When the SickKids Foundation decided to launch a virtual running event across Canada during COVID, it was worried about raising enough awareness and achieving sufficient participation, so it hired three agencies to build and promote the virtual event in under six months, and relied on data and a digital execution to get it across the finish line.

The idea of nation-wide, virtual event had been on the foundation’s mind for some time, says Jamie Lamont, director, special events and sponsorship at SickKids Foundation, “but we realized that the pandemic provided a unique opportunity,” he adds, normalizing, if not popularizing, virtual events and the technology needed to make them happen.

“By pushing to launch this virtual event in late spring, we knew many Canadians would have spent the winter locked down, and a virtual running event would be a great motivating factor to get up and get out the door for a run, in a safe way, and for a good cause.”

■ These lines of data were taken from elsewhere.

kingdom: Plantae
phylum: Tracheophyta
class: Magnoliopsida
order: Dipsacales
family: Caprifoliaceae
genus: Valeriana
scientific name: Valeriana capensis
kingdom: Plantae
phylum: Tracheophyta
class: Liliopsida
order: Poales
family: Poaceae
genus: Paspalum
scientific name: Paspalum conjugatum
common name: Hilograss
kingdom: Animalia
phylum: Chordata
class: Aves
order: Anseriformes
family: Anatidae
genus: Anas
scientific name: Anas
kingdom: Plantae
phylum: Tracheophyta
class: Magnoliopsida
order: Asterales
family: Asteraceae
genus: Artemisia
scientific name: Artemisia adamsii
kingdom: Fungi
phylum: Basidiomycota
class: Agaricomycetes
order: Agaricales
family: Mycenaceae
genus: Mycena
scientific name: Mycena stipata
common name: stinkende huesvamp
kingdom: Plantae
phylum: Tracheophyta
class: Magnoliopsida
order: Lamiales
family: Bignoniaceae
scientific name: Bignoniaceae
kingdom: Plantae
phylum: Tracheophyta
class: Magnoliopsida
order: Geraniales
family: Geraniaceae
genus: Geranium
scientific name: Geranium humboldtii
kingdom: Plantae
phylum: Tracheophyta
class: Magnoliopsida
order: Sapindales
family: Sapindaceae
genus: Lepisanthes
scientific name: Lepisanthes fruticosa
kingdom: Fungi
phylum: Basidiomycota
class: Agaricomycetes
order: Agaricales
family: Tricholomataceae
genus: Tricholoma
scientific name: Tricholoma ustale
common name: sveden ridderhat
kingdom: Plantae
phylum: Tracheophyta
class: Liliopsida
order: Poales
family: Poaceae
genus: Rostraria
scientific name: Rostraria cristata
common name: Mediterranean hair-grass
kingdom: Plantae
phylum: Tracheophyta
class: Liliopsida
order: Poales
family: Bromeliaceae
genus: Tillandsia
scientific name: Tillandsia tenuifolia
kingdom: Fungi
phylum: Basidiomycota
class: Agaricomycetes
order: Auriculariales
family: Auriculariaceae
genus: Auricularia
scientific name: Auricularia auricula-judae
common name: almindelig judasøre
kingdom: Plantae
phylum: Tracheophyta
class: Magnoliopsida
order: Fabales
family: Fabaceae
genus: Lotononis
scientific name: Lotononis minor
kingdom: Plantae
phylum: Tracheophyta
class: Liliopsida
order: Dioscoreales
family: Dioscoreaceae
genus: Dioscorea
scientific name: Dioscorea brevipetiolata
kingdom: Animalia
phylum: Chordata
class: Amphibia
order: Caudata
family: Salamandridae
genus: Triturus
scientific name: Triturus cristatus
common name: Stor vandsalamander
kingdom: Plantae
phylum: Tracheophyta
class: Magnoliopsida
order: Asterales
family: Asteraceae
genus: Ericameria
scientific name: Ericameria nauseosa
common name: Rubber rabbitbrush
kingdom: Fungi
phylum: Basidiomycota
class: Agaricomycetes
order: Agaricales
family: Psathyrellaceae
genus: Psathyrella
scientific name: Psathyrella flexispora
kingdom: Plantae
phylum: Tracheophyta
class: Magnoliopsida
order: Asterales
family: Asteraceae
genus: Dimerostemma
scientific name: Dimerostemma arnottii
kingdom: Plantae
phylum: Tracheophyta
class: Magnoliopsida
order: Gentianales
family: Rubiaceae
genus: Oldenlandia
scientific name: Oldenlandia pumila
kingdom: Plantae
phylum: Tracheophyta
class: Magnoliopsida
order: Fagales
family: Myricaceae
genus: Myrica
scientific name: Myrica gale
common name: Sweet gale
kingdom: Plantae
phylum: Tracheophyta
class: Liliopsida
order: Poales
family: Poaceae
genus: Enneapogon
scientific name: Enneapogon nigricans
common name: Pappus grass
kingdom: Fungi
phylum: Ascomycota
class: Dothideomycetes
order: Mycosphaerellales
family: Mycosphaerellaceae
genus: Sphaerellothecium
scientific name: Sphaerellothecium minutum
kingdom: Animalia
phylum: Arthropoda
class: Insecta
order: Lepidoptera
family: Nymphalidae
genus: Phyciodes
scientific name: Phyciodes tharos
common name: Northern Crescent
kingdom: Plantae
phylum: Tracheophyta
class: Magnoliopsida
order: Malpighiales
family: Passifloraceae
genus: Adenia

That said, the Million Reasons Run is an event that benefits the 13 children’s hospitals (SickKids and its 12 partner hospitals) across Canada, raising money for pediatric health research, supporting the discovery of new cures and life-saving treatments, “so it was important to all of us that we tap into net-new participants across Canada, rather than going back to our current list of donors,” said Lamont. “With a digital execution, it opened up the search funnel to a much wider audience than we would normally be able to engage with.”

The process began in early fall 2020, “which meant we had about six months to build the entire event and hit our launch day of March 1, 2021.”

Ultimately, the Million Reasons Run ended up going off in May, but to get things going the SickKids Foundation retained Church+State for creative – building the event website for registration and promotion, along with ad creative – and The Aber Group for digital marketing and Quantcast to inform and manage the digital buy.

“This is the first time we’ve used [agencies] to build this type of event,” Lamont says, noting that the foundation normally works with (and continues to work with) OMD as its media agency, but the quick turnaround time and lack of internal bandwidth required outside help.

“The biggest hurdle to overcome was definitely the time crunch,” Lamont says, “from determining that we were bringing this event to market, finding agency partners to work with, ideation of the event concept, collaborating with the 12 other children’s hospitals across Canada, creating the event brand and website, and building the digital campaign. We had six months to do all of that.”

Out of the gate, Jay Aber, founder and president of The Aber Group, recommended an eight-week digital campaign. “For the first three weeks we were going to test and learn like crazy, with probably 15 different media suppliers,” he says.

“Since this was the inaugural year for the Million Reasons Run, there wasn’t any pre-existing data to pull from,” says Laura Main, Quantcasts’s managing director in Canada. They placed a pixel on the Million Reasons Run homepage, and created a conversion event (run registration) to start collecting data and build a look-alike audience through machine learning and AI.

After the first few weeks, Quantcast was able to provide insights to optimize the campaign through its AI and machine learning practices. More specifically, people converting “were browsing topics that included family and parenthood, hobbies and interests and mountain biking,” Main added. “Conversions increased on Wednesday and Thursday and are especially higher during the second half of the day.”

The biggest winners – and lion’s share of the budget – for the campaign, says Jay Aber, were search, Facebook, Instagram, Pinterest and Canadian Running Magazine. The latter for obvious reasons, but search for early keyword testing and gauging the health of the “million reasons run” branding, and Facebook and Instagram in terms of ROI and conversions.

The Foundation also created a Facebook group to encourage conversation and build up to the event itself.

Ultimately, the inaugural event raised $2.2 million in donations (129% of their goal) and attracted attracted 8,000 participants throughout May.

“We’ve had two similar events to this in the past,” says SickKids’ Lamont, “but this is the first of its kind to benefit the 13 children’s hospitals across Canada.”